So, this trip that I envisioned for all these months, that I believed would be about loving on women in brothels who are being sex trafficked - believing that God would change those women's hearts through something that I said or did...this trip wasn't about bringing those women closer to Jesus. We never even saw those women or stepped foot into a brothel. This trip was about God changing ME. This trip was about God showing me that He wants my obedience and He wants me to show up. But, His power alone is great and I have absolutely NOTHING, even after years of ministry experience and even if I love until I am completely poured out, that He alone cannot provide. I am nothing. He is everything.

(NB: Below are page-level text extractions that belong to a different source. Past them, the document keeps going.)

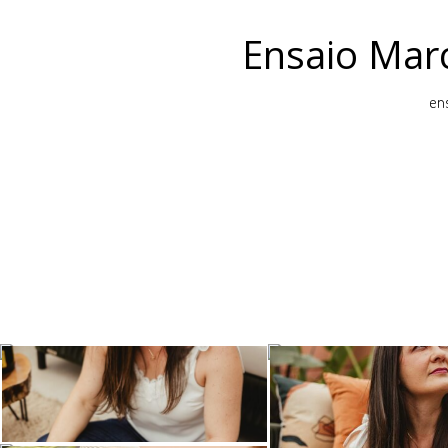
Ensaio Marc
ens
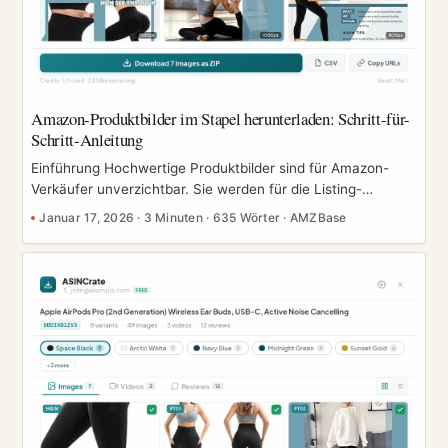
Amazon-Produktbilder im Stapel herunterladen: Schritt-für-
Schritt-Anleitung
Einführung Hochwertige Produktbilder sind für Amazon-
Verkäufer unverzichtbar. Sie werden für die Listing-
Optimierung, Werbe-Creatives, Wettbewerbsanalysen und
Januar 17, 2026
·
3 Minuten
·
635 Wörter
·
AMZBase
das Verwalten von Marken-Assets eingesetzt. Amazon
bietet jedoch keine offizielle Möglichkeit, Produktbilder im
Stapel herunterzuladen. Für Verkäufer, die mehrere ASINs
betreuen, ist das manuelle Speichern von Bildern eines
nach dem anderen ineffizient und auf Dauer nicht tragbar.
In diesem Leitfaden erfährst du, wie du Amazon-
Produktbilder im Stapel herunterlädst, vergleichst
verschiedene Methoden und entdeckst die praktischste
Lösung, die professionelle Amazon-Verkäufer nutzen. ...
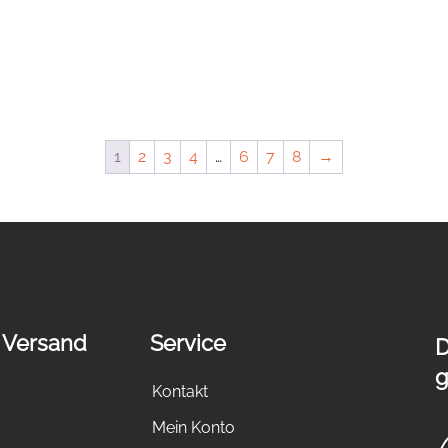
1
2
3
4
…
6
7
8
→
 Versand
Service
D
g
Kontakt
Mein Konto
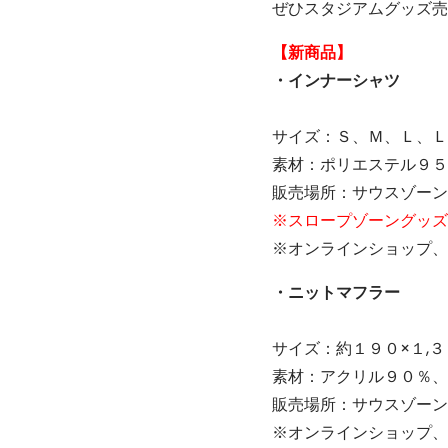
ぜひスタジアムグッズ売
【新商品】
・インナーシャ
サイズ：Ｓ、Ｍ、Ｌ、Ｌ
素材：ポリエステル９５
販売場所：サウスゾーン
※スロープゾーングッズ
※オンラインショップ、
・ニットマフラ
サイズ：約１９０×１,
素材：アクリル９０％、
販売場所：サウスゾーン
※オンラインショップ、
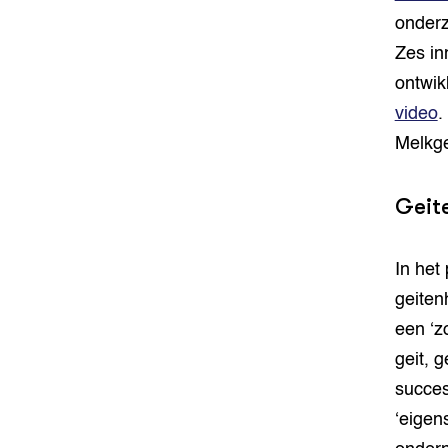
onderz
Zes in
ontwik
video
.
Melkge
Geit
In het
geiten
een ‘z
geit, 
succes
‘eigen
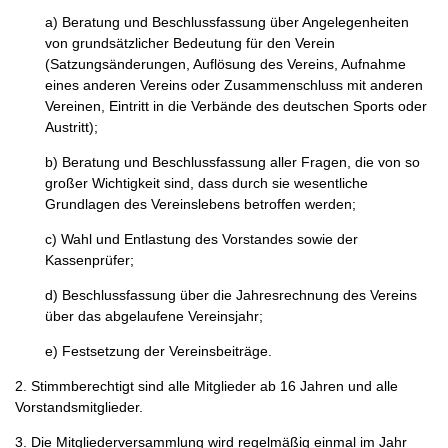
a) Beratung und Beschlussfassung über Angelegenheiten
von grundsätzlicher Bedeutung für den Verein
(Satzungsänderungen, Auflösung des Vereins, Aufnahme
eines anderen Vereins oder Zusammenschluss mit anderen
Vereinen, Eintritt in die Verbände des deutschen Sports oder
Austritt);
b) Beratung und Beschlussfassung aller Fragen, die von so
großer Wichtigkeit sind, dass durch sie wesentliche
Grundlagen des Vereinslebens betroffen werden;
c) Wahl und Entlastung des Vorstandes sowie der
Kassenprüfer;
d) Beschlussfassung über die Jahresrechnung des Vereins
über das abgelaufene Vereinsjahr;
e) Festsetzung der Vereinsbeiträge.
2. Stimmberechtigt sind alle Mitglieder ab 16 Jahren und alle
Vorstandsmitglieder.
3. Die Mitgliederversammlung wird regelmäßig einmal im Jahr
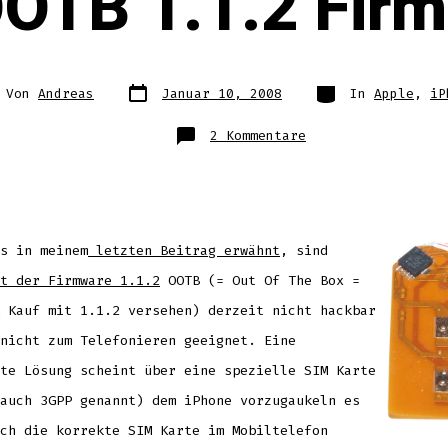
OOTB 1.1.2 Fir
Datum
Kategorien
or
Von
Andreas
Januar 10, 2008
In
Apple
,
iP
des
Beitrags
trags
zu
2 Kommentare
iPhone
SIM
Spielereien
–
speziell
für
OOTB
1.1.2
Firmware
s in meinem
letzten Beitrag erwähnt
, sind
t der Firmware 1.1.2
OOTB (= Out Of The Box =
 Kauf mit 1.1.2 versehen) derzeit nicht hackbar
nicht zum Telefonieren geeignet. Eine
te Lösung scheint über eine spezielle SIM Karte
auch 3GPP genannt) dem iPhone vorzugaukeln es
ch die korrekte SIM Karte im Mobiltelefon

I have felt challenged this week on whether I truly believe that God can change anything by His power. If I am being honest, I still struggle in moments with the reality that we prayed and believed in great faith for a son and God said no. I didn't believe that He wasn't able to provide but simply understood that He said no. In that same way however, was I believing that my prayers could change God? It is not our prayers that change God, our prayers change us. Coming to Haiti and being here forces you to pray big prayers. I am still processing how those prayers and that strong belief of what God is capable of can bring about His power. He wants us simply to believe. Then, the results require faith. What His will brings about is the question of "Do you really trust me?" and "Do you get that I know better?". Pray with great faith and believe with a huge hope, but leave the final outcome to me (Jesus). We were challenged by my sweet friend, Gentry, in a sermon after suffering the tragic loss of two sons to remember that "it's not over until it's good because God is good." Yes, it's not over with this voodoo priest until his life offers no hope (or magic) apart from the changing grace of Jesus. I believe that for this man. Those prayers will change MY heart and I stand believing that GOD'S power will change HIM. Scripture gives us several truths attached to this reality -
His ways are higher than our ways.
Trust in the Lord with all your heart, and lean not on your own understanding.
Commit all of your works to the Lord.
When you seek me, you will find me - when you seek me with your whole heart.
Have no other gods before me.
Test me and know me.
So, I have now answered the question of why He called me here. I am thankful that I made the decision to be obedient. I have asked forgiveness for my selfish, prideful, critical heart. And, I am changed. I have experienced and now understand just how HUGE the Father's power is. It is all Jesus, whether I show up or not.
To Him be all glory and POWER forever.
Thank you, Haiti, for giving me more of Jesus.